Gather each line of the entries below that includes "coffee".

========================================================================

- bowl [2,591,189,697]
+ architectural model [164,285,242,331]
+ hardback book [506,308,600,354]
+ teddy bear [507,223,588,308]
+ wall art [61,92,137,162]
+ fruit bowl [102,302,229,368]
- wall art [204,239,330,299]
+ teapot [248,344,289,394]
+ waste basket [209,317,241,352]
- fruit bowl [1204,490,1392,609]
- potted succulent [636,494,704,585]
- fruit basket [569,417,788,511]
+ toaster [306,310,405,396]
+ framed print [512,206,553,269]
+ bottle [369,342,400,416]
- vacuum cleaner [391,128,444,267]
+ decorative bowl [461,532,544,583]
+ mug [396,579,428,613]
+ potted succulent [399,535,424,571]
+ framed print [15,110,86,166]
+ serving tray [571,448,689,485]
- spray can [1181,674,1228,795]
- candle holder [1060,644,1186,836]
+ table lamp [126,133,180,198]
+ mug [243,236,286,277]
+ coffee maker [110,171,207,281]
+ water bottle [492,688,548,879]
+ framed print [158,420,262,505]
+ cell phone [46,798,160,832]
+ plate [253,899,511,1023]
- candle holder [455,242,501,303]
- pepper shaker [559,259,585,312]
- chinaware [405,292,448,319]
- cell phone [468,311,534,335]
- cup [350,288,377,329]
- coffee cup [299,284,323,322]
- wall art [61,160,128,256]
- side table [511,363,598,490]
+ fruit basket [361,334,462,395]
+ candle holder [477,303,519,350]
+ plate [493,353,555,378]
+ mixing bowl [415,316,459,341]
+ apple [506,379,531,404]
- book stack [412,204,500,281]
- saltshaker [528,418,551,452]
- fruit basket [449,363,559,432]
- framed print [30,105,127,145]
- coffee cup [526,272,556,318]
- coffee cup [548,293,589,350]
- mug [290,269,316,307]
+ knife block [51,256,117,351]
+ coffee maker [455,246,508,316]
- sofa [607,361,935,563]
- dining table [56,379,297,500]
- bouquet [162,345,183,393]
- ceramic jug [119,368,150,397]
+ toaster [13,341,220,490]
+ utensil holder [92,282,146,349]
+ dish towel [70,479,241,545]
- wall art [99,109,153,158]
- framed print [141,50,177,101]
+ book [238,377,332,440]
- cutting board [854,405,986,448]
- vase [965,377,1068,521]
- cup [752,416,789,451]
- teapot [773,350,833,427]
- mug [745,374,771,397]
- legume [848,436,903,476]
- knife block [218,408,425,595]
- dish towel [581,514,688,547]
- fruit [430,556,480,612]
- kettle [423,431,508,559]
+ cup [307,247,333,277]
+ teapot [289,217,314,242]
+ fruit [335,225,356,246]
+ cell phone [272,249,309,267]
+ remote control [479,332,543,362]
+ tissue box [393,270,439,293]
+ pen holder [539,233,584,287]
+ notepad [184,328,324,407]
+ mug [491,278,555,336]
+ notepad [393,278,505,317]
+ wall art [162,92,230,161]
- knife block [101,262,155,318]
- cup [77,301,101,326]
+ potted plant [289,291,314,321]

========================================================================

Problem solution:
+ coffee maker [110,171,207,281]
- coffee cup [299,284,323,322]
- coffee cup [526,272,556,318]
- coffee cup [548,293,589,350]
+ coffee maker [455,246,508,316]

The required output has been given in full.